• **SUPPLIED PASSAGE**:
****
- SH 349, highlighted in red

Route information
- Maintained by TxDOT
- Length: 194.427 mi (312.900 km)
- Existed: 1943–present

Major junctions
- South end: US 90 at Dryden
- I-10 near Sheffield US 190 at Iraan US 67 at Rankin I-20 at Midland
- North end: US 87 / US 180 near Lamesa

Location
- Country: United States
- State: Texas
- Counties: Terrell, Pecos, Crockett, Upton, Midland, Martin, Dawson

Highway system
- Highways in Texas; Interstate; US; State Former; ; Toll; Loops; Spurs; FM/RM; Park; Rec;
| ← SH 348 |  | → SH 350 |

= Texas State Highway 349 =

Highway in Texas

State Highway 349 (SH 349) is a 194.43 mi state highway in the western part of Texas, United States.

==History==

The original formation of the highway on August 3, 1943, included only the section from Rankin to Midland, replacing FM 9. On April 30, 1947, FM 306 and FM 177 were redesignated to form the segment of SH 349 from Midland to near Lamesa. The section from Sheffield to Rankin was added on October 24, 1956, by redesignating part of SH 51.
****
• **TASK ITEM**:
Copy everything in the State Highway 349 text from "Highway system" down to "part of SH 51.", word for word.
****
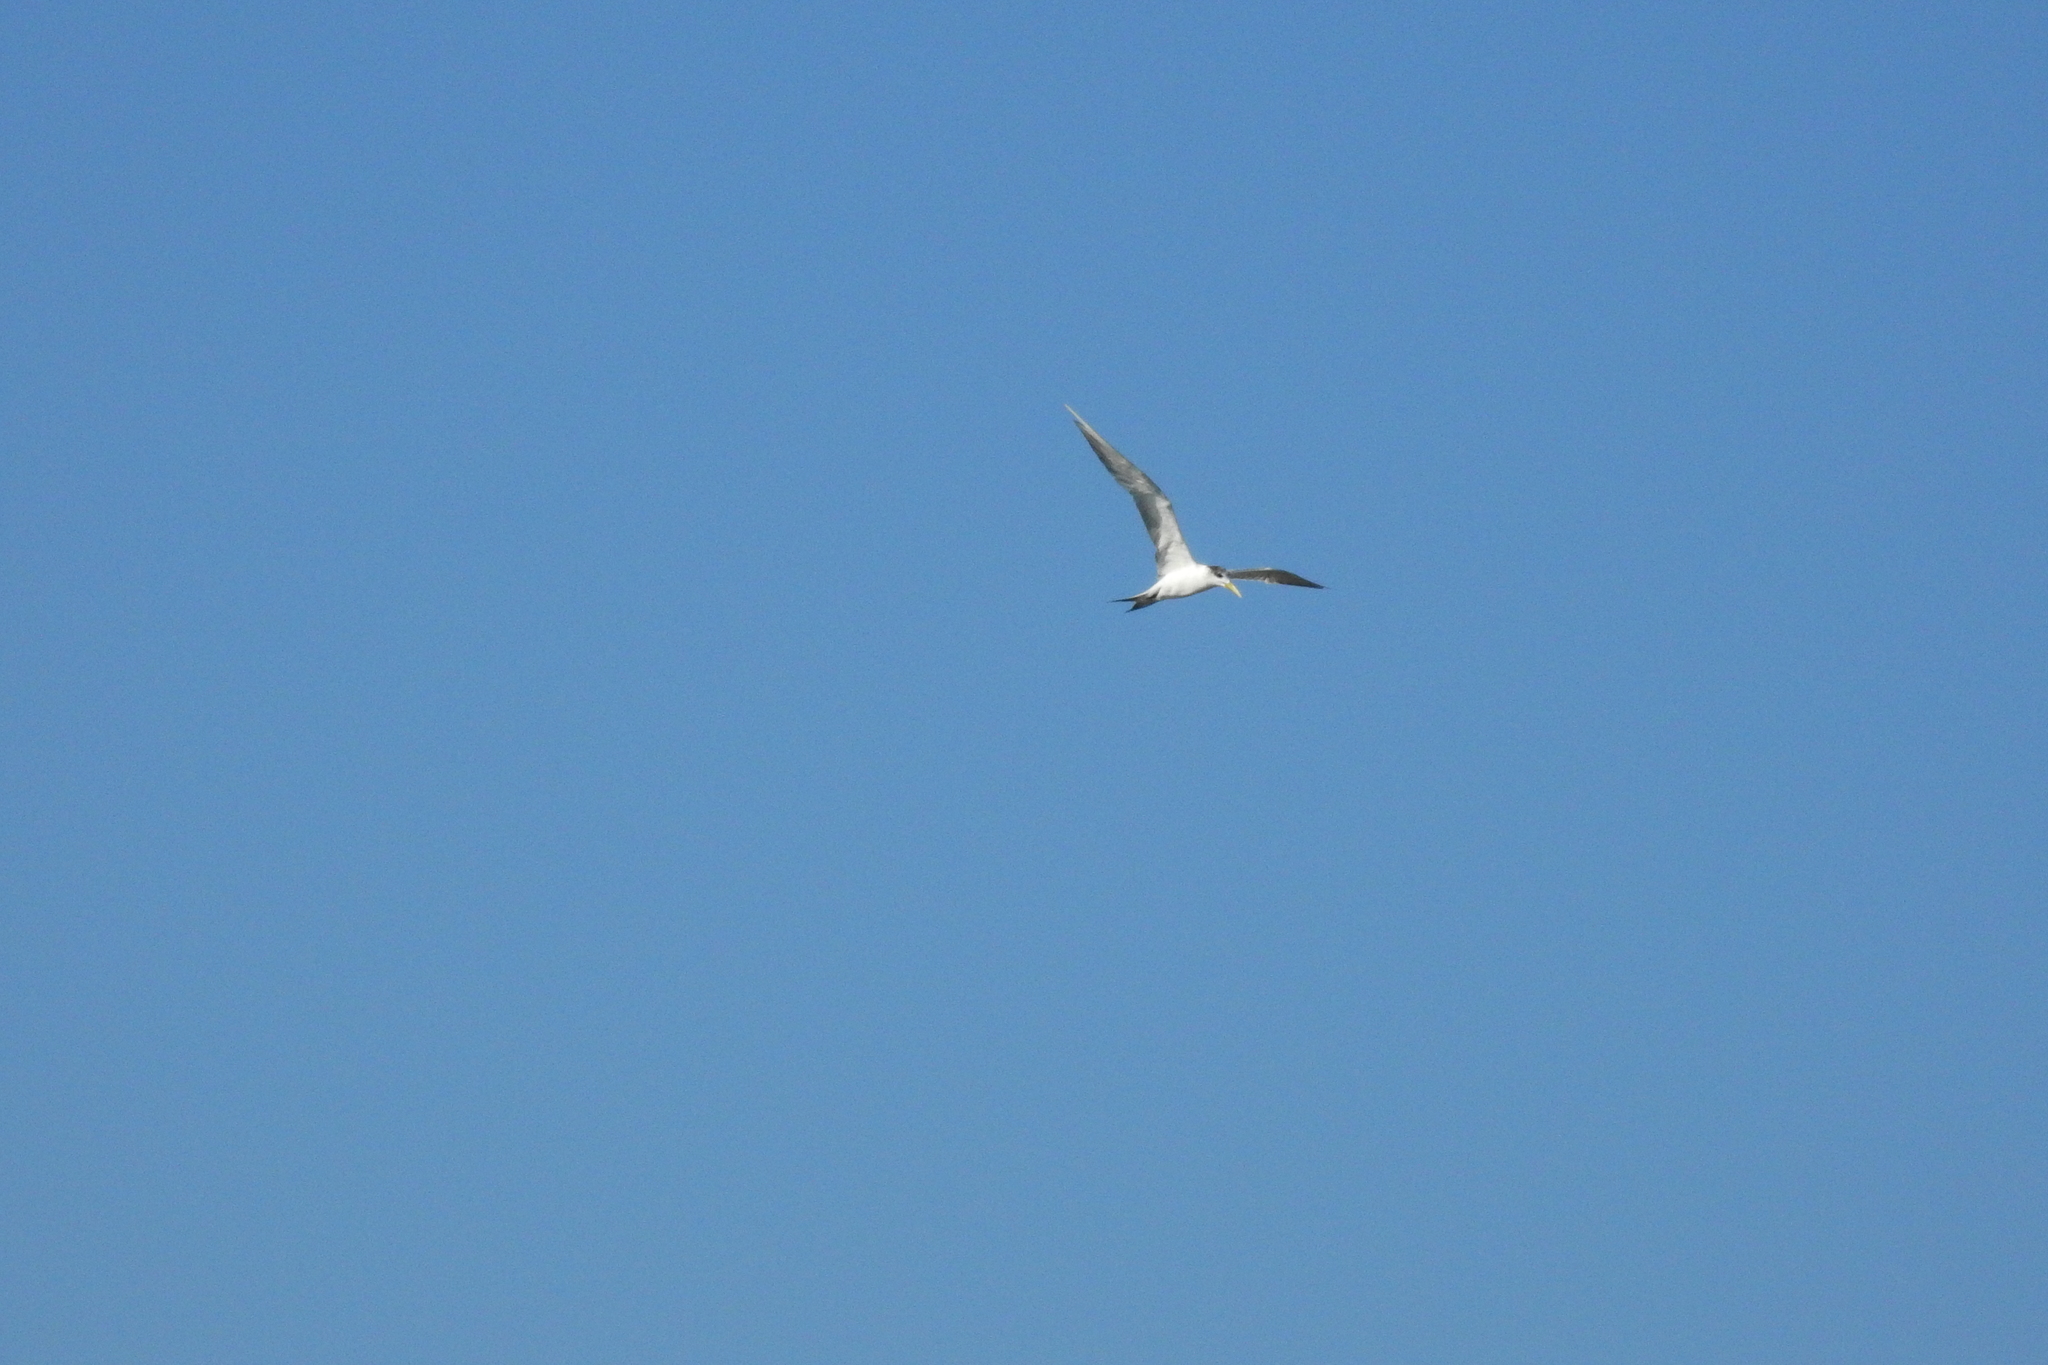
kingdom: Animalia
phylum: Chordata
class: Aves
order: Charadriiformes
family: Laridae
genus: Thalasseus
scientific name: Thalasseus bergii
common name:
****
• **RESPONSE TO THIS TASK**:
Highway system
- Highways in Texas; Interstate; US; State Former; ; Toll; Loops; Spurs; FM/RM; Park; Rec;
| ← SH 348 |  | → SH 350 |

= Texas State Highway 349 =

Highway in Texas

State Highway 349 (SH 349) is a 194.43 mi state highway in the western part of Texas, United States.

==History==

The original formation of the highway on August 3, 1943, included only the section from Rankin to Midland, replacing FM 9. On April 30, 1947, FM 306 and FM 177 were redesignated to form the segment of SH 349 from Midland to near Lamesa. The section from Sheffield to Rankin was added on October 24, 1956, by redesignating part of SH 51.